I agree totally but I'm not very fond of being accused of something I didn't do, nor being badgered into admitting it. But drones? Big Brother is watching. You don't have privacy on your own boat.


----------



## 1more (Jan 10, 2015)

Does anyone know if anyone was caught doing something they weren't allowed to do?


----------



## JC heir (Dec 6, 2013)

I understand completely the need for laws, and enforcement, but I gotta say, not every state cop who sees me feels the need to stop me check my license, question me,......I think they should have to be able to show probable cause to open anything that closed. I know it would make it harder to catch a poacher, but somewhere along the line we need to put a stop to losing our personal rights, aND privacy.


----------



## KPI (Jun 4, 2011)

I don't mind it at all never been harassed been questioned and if I am legal they can do what they feel necessary!!!at the end of the day they are doing a job ,I don't see why people get mad and say they are crossing a line you know it when your approached they may look though the whole boat nothing illegal nothing to worry about


----------



## Riverduck11 (Jul 11, 2013)

I have now been checked on 5 of my last 7 trips up to Erie dating back to the fall. They are definitely patrolling it hard. I am good every time but surely they are catching some guys with all the short fish around now. I just plan an extra half hour at the ramp now.


----------



## rutnut245 (Jan 18, 2009)

I don't mind being checked. I'm retired and I fish or hunt just about everyday. When I fish in Fremont I park where the officers park. They are brought in from all over the state for this and its a different crew all the time, I expect to be checked and I know they're looking for snagged fish. Don't keepnfoul hooked fish and you shouldn't have a problem. I've been checked at least 15 times on both rivers and at the lake. That, I don't have a problem with it at all.
I grew up in the middle of the cold war and Russia was always used as the example of a society under constant surveylance/sp by their own government. We make them look like rookies. It's not about the enforcement of the laws that bother,it's the way it's done.


----------



## Carpn (Apr 5, 2004)

I don't mind being checked at all . But unfortunately the mindset of wildlife officers anymore is that you are doing something wrong and it's there job to find it . 
I've called officers for help or to ask questions and never got a call back . But they sure run ya thru with a fine tooth comb when they check you .


----------



## Fishtracker1 (Mar 29, 2009)

I'd like to see as much enthusiasm on our borders and homeland security.


----------



## Crooked Eye (Dec 12, 2015)

I have been checked at least once a year and I have no problem letting the officer go thru my live boxes or my boat. Most of the time they just ask and move on takes about 5 minutes or less. I appreciate their commitment since they have a job to do. Think of it this way how irritating would it make you to be at work looking at all the fish being caught knowing you can't go fishing when you are already that close!  Bottom line I have never got in trouble for doing it right! 
Gotta go fish on!
Capt. Craig


----------



## rutnut245 (Jan 18, 2009)

If every L.E.O. were allowed to operate without probable cause, like the D.N.R, I promise you a major revolt would take place.


----------



## KaGee (Sep 8, 2006)

Fishtracker1 said:


> I'd like to see as much enthusiasm on our borders and homeland security.
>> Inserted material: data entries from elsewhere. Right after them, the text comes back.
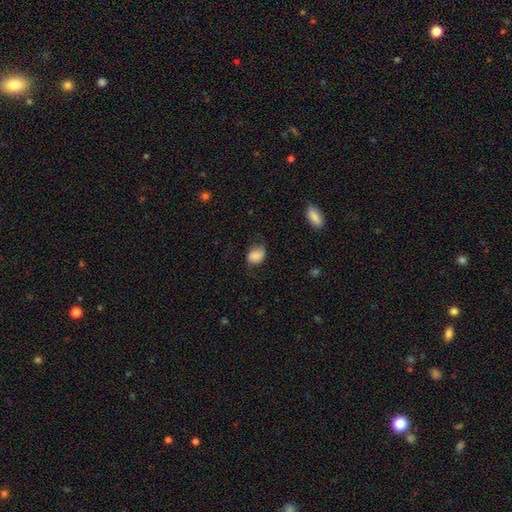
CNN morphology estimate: Smooth or featured? Predicted: smooth (p=0.79). How rounded? Predicted: in between (p=0.65). Merging? Predicted: none (p=0.58).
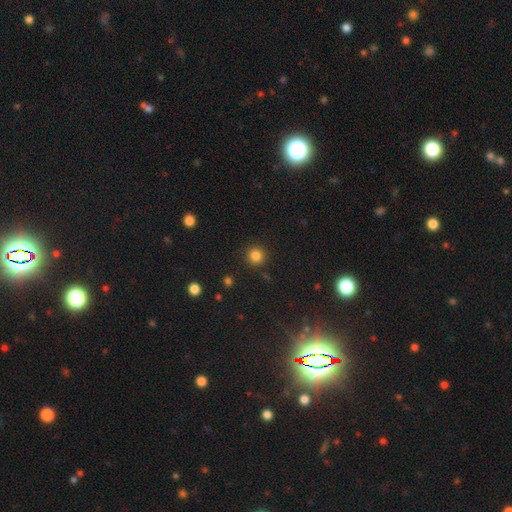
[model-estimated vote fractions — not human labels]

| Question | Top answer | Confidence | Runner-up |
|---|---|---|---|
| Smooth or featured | smooth | 83% | star or artifact (13%) |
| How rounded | round | 94% | in between (5%) |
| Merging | none | 91% | minor disturbance (6%) |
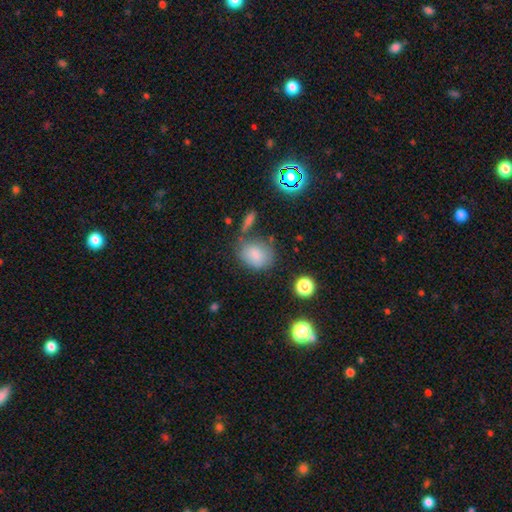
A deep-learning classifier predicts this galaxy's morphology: This is clearly a smooth galaxy (81%). How rounded: possibly in between (51%). Merging: possibly none (59%).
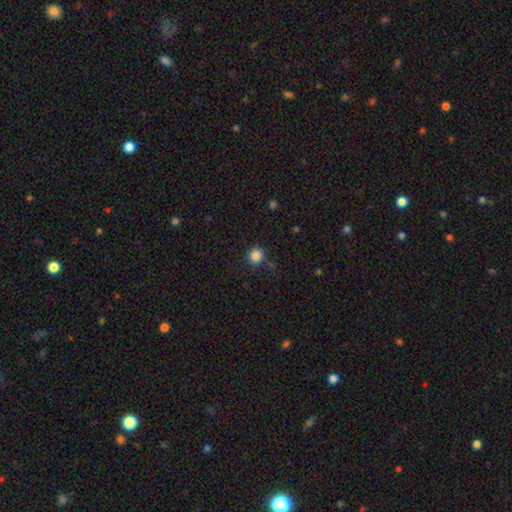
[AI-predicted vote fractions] Overall: smooth (85%). How rounded: round (89%). Merging: none (83%).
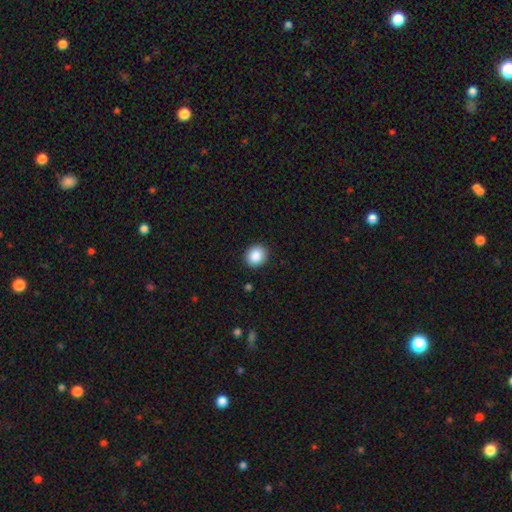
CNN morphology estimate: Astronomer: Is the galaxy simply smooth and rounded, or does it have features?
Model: smooth — 88%.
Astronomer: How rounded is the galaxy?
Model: round — 69%.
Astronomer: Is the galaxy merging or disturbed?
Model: none — 90%.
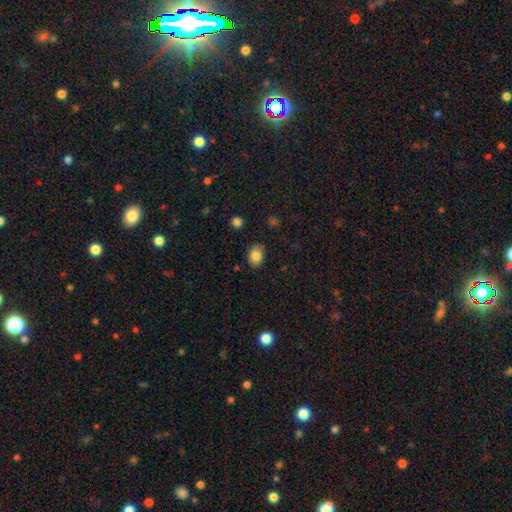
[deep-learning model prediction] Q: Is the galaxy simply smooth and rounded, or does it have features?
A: smooth — 84%.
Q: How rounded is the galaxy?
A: in between — 79%.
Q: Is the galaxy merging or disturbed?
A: none — 83%.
Apples and oranges... NOT their job.

Try going into Canadian waters without following protocol and see what happens.


----------



## ress (Jan 1, 2008)

rutnut245 said:


> If every L.E.O. were allowed to operate without probable cause, like the D.N.R, I promise you a major revolt would take place.


Not sure about that.


----------



## Sculpin67 (Dec 11, 2007)

Today was rough. No fish for us. We couldn't get out to the far reefs, due to the waves. Water was super dirty.


----------



## Dawitner (Apr 25, 2004)

Ok,what do you do if you fish Erie multiple days and stay in a hotel ? If you catch fish the first day, clean them and have them in a cooler in the truck the second day aren't you technically over limit ?


----------



## Fishtracker1 (Mar 29, 2009)

From what I understand you cannot have them with you, period!!!! The fish have to be kept somewhere else while your at or on the water. I'm sure others will chime in.


----------



## jimski2 (Jul 23, 2010)

Fish catch limits are set by politicians, Mahogany Ridge Biologists and unhappy fishermen. Professional College degree biologist would set limits to keep fish populations under control annually. Not by conditions from past years. There are times when fish populations are over populated but outdated regulations do not allow responsible management. Game Wardens are tasked to follow regulations as they are written not even when they are harmful to proper management of the biomass of the lake.


----------



## ditchdigger (Feb 22, 2012)

Dawitner said:


> Ok,what do you do if you fish Erie multiple days and stay in a hotel ? If you catch fish the first day, clean them and have them in a cooler in the truck the second day aren't you technically over limit ?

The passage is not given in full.